Segment Start: Exercise data
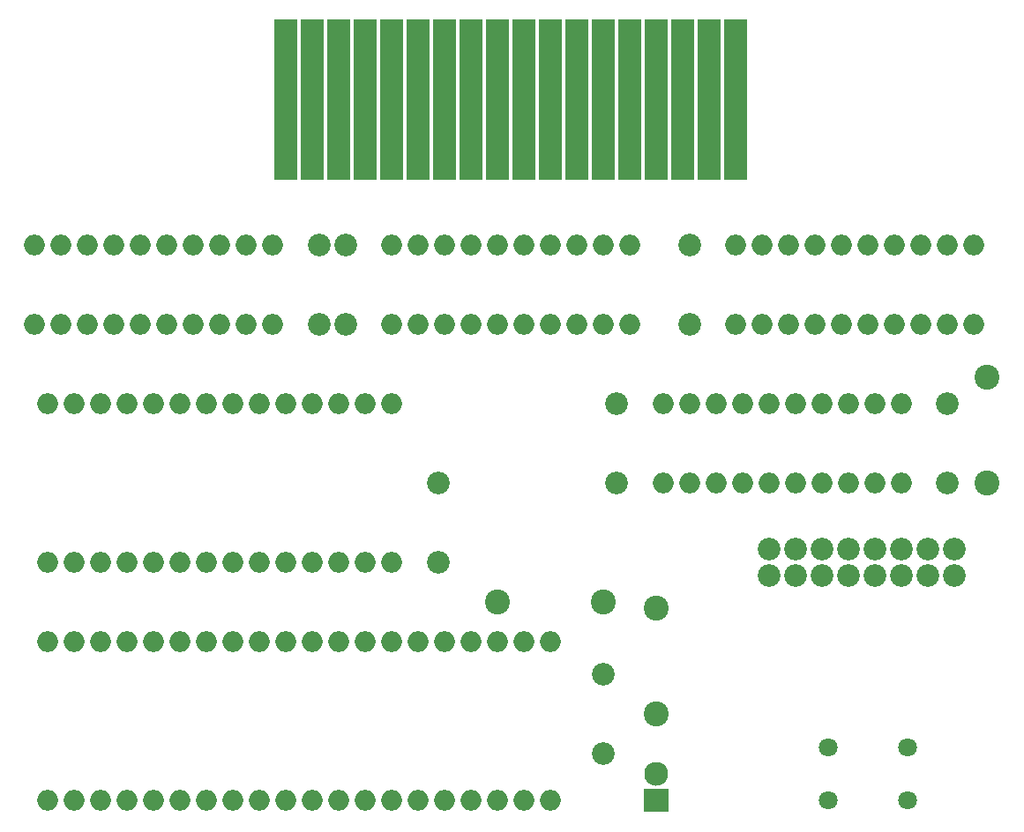
<source format=gbs>
G04 #@! TF.FileFunction,Soldermask,Bot*
%FSLAX46Y46*%
G04 Gerber Fmt 4.6, Leading zero omitted, Abs format (unit mm)*
G04 Created by KiCad (PCBNEW 4.0.2+e4-6225~38~ubuntu14.04.1-stable) date Thu 16 Jun 2016 02:06:54 PM CEST*
%MOMM*%
G01*
G04 APERTURE LIST*
%ADD10C,0.100000*%
%ADD11C,2.178000*%
%ADD12O,2.000000X2.000000*%
%ADD13R,2.400000X2.300000*%
%ADD14C,2.300000*%
%ADD15R,2.178000X15.400000*%
%ADD16C,1.797000*%
%ADD17C,2.398980*%
G04 APERTURE END LIST*
D10*
D11*
X168275000Y-86360000D03*
X170815000Y-86360000D03*
X173355000Y-86360000D03*
X175895000Y-86360000D03*
X178435000Y-86360000D03*
X180975000Y-86360000D03*
X183515000Y-86360000D03*
X186055000Y-86360000D03*
X186055000Y-83820000D03*
X183515000Y-83820000D03*
X180975000Y-83820000D03*
X178435000Y-83820000D03*
X175895000Y-83820000D03*
X173355000Y-83820000D03*
X170815000Y-83820000D03*
X168275000Y-83820000D03*
D12*
X99060000Y-107950000D03*
X101600000Y-107950000D03*
X104140000Y-107950000D03*
X106680000Y-107950000D03*
X109220000Y-107950000D03*
X111760000Y-107950000D03*
X114300000Y-107950000D03*
X116840000Y-107950000D03*
X119380000Y-107950000D03*
X121920000Y-107950000D03*
X124460000Y-107950000D03*
X127000000Y-107950000D03*
X129540000Y-107950000D03*
X132080000Y-107950000D03*
X134620000Y-107950000D03*
X137160000Y-107950000D03*
X139700000Y-107950000D03*
X142240000Y-107950000D03*
X144780000Y-107950000D03*
X147320000Y-107950000D03*
X147320000Y-92710000D03*
X144780000Y-92710000D03*
X142240000Y-92710000D03*
X139700000Y-92710000D03*
X137160000Y-92710000D03*
X134620000Y-92710000D03*
X132080000Y-92710000D03*
X129540000Y-92710000D03*
X127000000Y-92710000D03*
X124460000Y-92710000D03*
X121920000Y-92710000D03*
X119380000Y-92710000D03*
X116840000Y-92710000D03*
X114300000Y-92710000D03*
X111760000Y-92710000D03*
X109220000Y-92710000D03*
X106680000Y-92710000D03*
X104140000Y-92710000D03*
X101600000Y-92710000D03*
X99060000Y-92710000D03*
X158115000Y-77470000D03*
X160655000Y-77470000D03*
X163195000Y-77470000D03*
X165735000Y-77470000D03*
X168275000Y-77470000D03*
X170815000Y-77470000D03*
X173355000Y-77470000D03*
X175895000Y-77470000D03*
X178435000Y-77470000D03*
X180975000Y-77470000D03*
X180975000Y-69850000D03*
X178435000Y-69850000D03*
X175895000Y-69850000D03*
X173355000Y-69850000D03*
X170815000Y-69850000D03*
X168275000Y-69850000D03*
X165735000Y-69850000D03*
X163195000Y-69850000D03*
X160655000Y-69850000D03*
X158115000Y-69850000D03*
D11*
X125095000Y-54610000D03*
X125095000Y-62230000D03*
D12*
X154940000Y-54610000D03*
X152400000Y-54610000D03*
X149860000Y-54610000D03*
X147320000Y-54610000D03*
X144780000Y-54610000D03*
X142240000Y-54610000D03*
X139700000Y-54610000D03*
X137160000Y-54610000D03*
X134620000Y-54610000D03*
X132080000Y-54610000D03*
X132080000Y-62230000D03*
X134620000Y-62230000D03*
X137160000Y-62230000D03*
X139700000Y-62230000D03*
X142240000Y-62230000D03*
X144780000Y-62230000D03*
X147320000Y-62230000D03*
X149860000Y-62230000D03*
X152400000Y-62230000D03*
X154940000Y-62230000D03*
D13*
X157480000Y-107950000D03*
D14*
X157480000Y-105410000D03*
D15*
X165100000Y-40640000D03*
X162560000Y-40640000D03*
X160020000Y-40640000D03*
X157480000Y-40640000D03*
X154940000Y-40640000D03*
X152400000Y-40640000D03*
X149860000Y-40640000D03*
X147320000Y-40640000D03*
X144780000Y-40640000D03*
X142240000Y-40640000D03*
X139700000Y-40640000D03*
X137160000Y-40640000D03*
X134620000Y-40640000D03*
X132080000Y-40640000D03*
X129540000Y-40640000D03*
X127000000Y-40640000D03*
X124460000Y-40640000D03*
X121920000Y-40640000D03*
D16*
X173990000Y-107950000D03*
X173990000Y-102870000D03*
X181610000Y-107950000D03*
X181610000Y-102870000D03*
D12*
X187960000Y-54610000D03*
X185420000Y-54610000D03*
X182880000Y-54610000D03*
X180340000Y-54610000D03*
X177800000Y-54610000D03*
X175260000Y-54610000D03*
X172720000Y-54610000D03*
X170180000Y-54610000D03*
X167640000Y-54610000D03*
X165100000Y-54610000D03*
X165100000Y-62230000D03*
X167640000Y-62230000D03*
X170180000Y-62230000D03*
X172720000Y-62230000D03*
X175260000Y-62230000D03*
X177800000Y-62230000D03*
X180340000Y-62230000D03*
X182880000Y-62230000D03*
X185420000Y-62230000D03*
X187960000Y-62230000D03*
X97790000Y-62230000D03*
X100330000Y-62230000D03*
X102870000Y-62230000D03*
X105410000Y-62230000D03*
X107950000Y-62230000D03*
X110490000Y-62230000D03*
X113030000Y-62230000D03*
X115570000Y-62230000D03*
X118110000Y-62230000D03*
X120650000Y-62230000D03*
X120650000Y-54610000D03*
X118110000Y-54610000D03*
X115570000Y-54610000D03*
X113030000Y-54610000D03*
X110490000Y-54610000D03*
X107950000Y-54610000D03*
X105410000Y-54610000D03*
X102870000Y-54610000D03*
X100330000Y-54610000D03*
X97790000Y-54610000D03*
X132080000Y-69850000D03*
X129540000Y-69850000D03*
X127000000Y-69850000D03*
X124460000Y-69850000D03*
X121920000Y-69850000D03*
X119380000Y-69850000D03*
X116840000Y-69850000D03*
X114300000Y-69850000D03*
X111760000Y-69850000D03*
X109220000Y-69850000D03*
X106680000Y-69850000D03*
X104140000Y-69850000D03*
X101600000Y-69850000D03*
X99060000Y-69850000D03*
X99060000Y-85090000D03*
X101600000Y-85090000D03*
X104140000Y-85090000D03*
X106680000Y-85090000D03*
X109220000Y-85090000D03*
X111760000Y-85090000D03*
X114300000Y-85090000D03*
X116840000Y-85090000D03*
X119380000Y-85090000D03*
X121920000Y-85090000D03*
X124460000Y-85090000D03*
X127000000Y-85090000D03*
X129540000Y-85090000D03*
X132080000Y-85090000D03*
D11*
X127635000Y-62230000D03*
X127635000Y-54610000D03*
X160655000Y-62230000D03*
X160655000Y-54610000D03*
X153670000Y-69850000D03*
X153670000Y-77470000D03*
X136525000Y-85090000D03*
X136525000Y-77470000D03*
X152400000Y-103505000D03*
X152400000Y-95885000D03*
X185420000Y-77470000D03*
X185420000Y-69850000D03*
D17*
X189230000Y-77470000D03*
X189230000Y-67310000D03*
X157480000Y-99695000D03*
X157480000Y-89535000D03*
X142240000Y-88900000D03*
X152400000Y-88900000D03*
M02*

</source>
Segment End: Exercise data
Before copying, set the pictures aside; then reproduce each entry above exactly.

<source format=gbs>
G04 #@! TF.FileFunction,Soldermask,Bot*
%FSLAX46Y46*%
G04 Gerber Fmt 4.6, Leading zero omitted, Abs format (unit mm)*
G04 Created by KiCad (PCBNEW 4.0.2+e4-6225~38~ubuntu14.04.1-stable) date Thu 16 Jun 2016 02:06:54 PM CEST*
%MOMM*%
G01*
G04 APERTURE LIST*
%ADD10C,0.100000*%
%ADD11C,2.178000*%
%ADD12O,2.000000X2.000000*%
%ADD13R,2.400000X2.300000*%
%ADD14C,2.300000*%
%ADD15R,2.178000X15.400000*%
%ADD16C,1.797000*%
%ADD17C,2.398980*%
G04 APERTURE END LIST*
D10*
D11*
X168275000Y-86360000D03*
X170815000Y-86360000D03*
X173355000Y-86360000D03*
X175895000Y-86360000D03*
X178435000Y-86360000D03*
X180975000Y-86360000D03*
X183515000Y-86360000D03*
X186055000Y-86360000D03*
X186055000Y-83820000D03*
X183515000Y-83820000D03*
X180975000Y-83820000D03*
X178435000Y-83820000D03*
X175895000Y-83820000D03*
X173355000Y-83820000D03*
X170815000Y-83820000D03*
X168275000Y-83820000D03*
D12*
X99060000Y-107950000D03*
X101600000Y-107950000D03*
X104140000Y-107950000D03*
X106680000Y-107950000D03*
X109220000Y-107950000D03*
X111760000Y-107950000D03*
X114300000Y-107950000D03*
X116840000Y-107950000D03*
X119380000Y-107950000D03*
X121920000Y-107950000D03*
X124460000Y-107950000D03*
X127000000Y-107950000D03*
X129540000Y-107950000D03*
X132080000Y-107950000D03*
X134620000Y-107950000D03*
X137160000Y-107950000D03*
X139700000Y-107950000D03*
X142240000Y-107950000D03*
X144780000Y-107950000D03*
X147320000Y-107950000D03*
X147320000Y-92710000D03*
X144780000Y-92710000D03*
X142240000Y-92710000D03*
X139700000Y-92710000D03*
X137160000Y-92710000D03*
X134620000Y-92710000D03*
X132080000Y-92710000D03*
X129540000Y-92710000D03*
X127000000Y-92710000D03*
X124460000Y-92710000D03*
X121920000Y-92710000D03*
X119380000Y-92710000D03*
X116840000Y-92710000D03*
X114300000Y-92710000D03*
X111760000Y-92710000D03*
X109220000Y-92710000D03*
X106680000Y-92710000D03*
X104140000Y-92710000D03*
X101600000Y-92710000D03*
X99060000Y-92710000D03*
X158115000Y-77470000D03*
X160655000Y-77470000D03*
X163195000Y-77470000D03*
X165735000Y-77470000D03*
X168275000Y-77470000D03*
X170815000Y-77470000D03*
X173355000Y-77470000D03*
X175895000Y-77470000D03*
X178435000Y-77470000D03*
X180975000Y-77470000D03*
X180975000Y-69850000D03*
X178435000Y-69850000D03*
X175895000Y-69850000D03*
X173355000Y-69850000D03*
X170815000Y-69850000D03*
X168275000Y-69850000D03*
X165735000Y-69850000D03*
X163195000Y-69850000D03*
X160655000Y-69850000D03*
X158115000Y-69850000D03*
D11*
X125095000Y-54610000D03*
X125095000Y-62230000D03*
D12*
X154940000Y-54610000D03*
X152400000Y-54610000D03*
X149860000Y-54610000D03*
X147320000Y-54610000D03*
X144780000Y-54610000D03*
X142240000Y-54610000D03*
X139700000Y-54610000D03*
X137160000Y-54610000D03*
X134620000Y-54610000D03*
X132080000Y-54610000D03*
X132080000Y-62230000D03*
X134620000Y-62230000D03*
X137160000Y-62230000D03*
X139700000Y-62230000D03*
X142240000Y-62230000D03*
X144780000Y-62230000D03*
X147320000Y-62230000D03*
X149860000Y-62230000D03*
X152400000Y-62230000D03*
X154940000Y-62230000D03*
D13*
X157480000Y-107950000D03*
D14*
X157480000Y-105410000D03*
D15*
X165100000Y-40640000D03*
X162560000Y-40640000D03*
X160020000Y-40640000D03*
X157480000Y-40640000D03*
X154940000Y-40640000D03*
X152400000Y-40640000D03*
X149860000Y-40640000D03*
X147320000Y-40640000D03*
X144780000Y-40640000D03*
X142240000Y-40640000D03*
X139700000Y-40640000D03*
X137160000Y-40640000D03*
X134620000Y-40640000D03*
X132080000Y-40640000D03*
X129540000Y-40640000D03*
X127000000Y-40640000D03*
X124460000Y-40640000D03*
X121920000Y-40640000D03*
D16*
X173990000Y-107950000D03*
X173990000Y-102870000D03*
X181610000Y-107950000D03*
X181610000Y-102870000D03*
D12*
X187960000Y-54610000D03*
X185420000Y-54610000D03*
X182880000Y-54610000D03*
X180340000Y-54610000D03*
X177800000Y-54610000D03*
X175260000Y-54610000D03*
X172720000Y-54610000D03*
X170180000Y-54610000D03*
X167640000Y-54610000D03*
X165100000Y-54610000D03*
X165100000Y-62230000D03*
X167640000Y-62230000D03*
X170180000Y-62230000D03*
X172720000Y-62230000D03*
X175260000Y-62230000D03*
X177800000Y-62230000D03*
X180340000Y-62230000D03*
X182880000Y-62230000D03*
X185420000Y-62230000D03*
X187960000Y-62230000D03*
X97790000Y-62230000D03*
X100330000Y-62230000D03*
X102870000Y-62230000D03*
X105410000Y-62230000D03*
X107950000Y-62230000D03*
X110490000Y-62230000D03*
X113030000Y-62230000D03*
X115570000Y-62230000D03*
X118110000Y-62230000D03*
X120650000Y-62230000D03*
X120650000Y-54610000D03*
X118110000Y-54610000D03*
X115570000Y-54610000D03*
X113030000Y-54610000D03*
X110490000Y-54610000D03*
X107950000Y-54610000D03*
X105410000Y-54610000D03*
X102870000Y-54610000D03*
X100330000Y-54610000D03*
X97790000Y-54610000D03*
X132080000Y-69850000D03*
X129540000Y-69850000D03*
X127000000Y-69850000D03*
X124460000Y-69850000D03*
X121920000Y-69850000D03*
X119380000Y-69850000D03*
X116840000Y-69850000D03*
X114300000Y-69850000D03*
X111760000Y-69850000D03*
X109220000Y-69850000D03*
X106680000Y-69850000D03*
X104140000Y-69850000D03*
X101600000Y-69850000D03*
X99060000Y-69850000D03*
X99060000Y-85090000D03*
X101600000Y-85090000D03*
X104140000Y-85090000D03*
X106680000Y-85090000D03*
X109220000Y-85090000D03*
X111760000Y-85090000D03*
X114300000Y-85090000D03*
X116840000Y-85090000D03*
X119380000Y-85090000D03*
X121920000Y-85090000D03*
X124460000Y-85090000D03*
X127000000Y-85090000D03*
X129540000Y-85090000D03*
X132080000Y-85090000D03*
D11*
X127635000Y-62230000D03*
X127635000Y-54610000D03*
X160655000Y-62230000D03*
X160655000Y-54610000D03*
X153670000Y-69850000D03*
X153670000Y-77470000D03*
X136525000Y-85090000D03*
X136525000Y-77470000D03*
X152400000Y-103505000D03*
X152400000Y-95885000D03*
X185420000Y-77470000D03*
X185420000Y-69850000D03*
D17*
X189230000Y-77470000D03*
X189230000Y-67310000D03*
X157480000Y-99695000D03*
X157480000Y-89535000D03*
X142240000Y-88900000D03*
X152400000Y-88900000D03*
M02*

</source>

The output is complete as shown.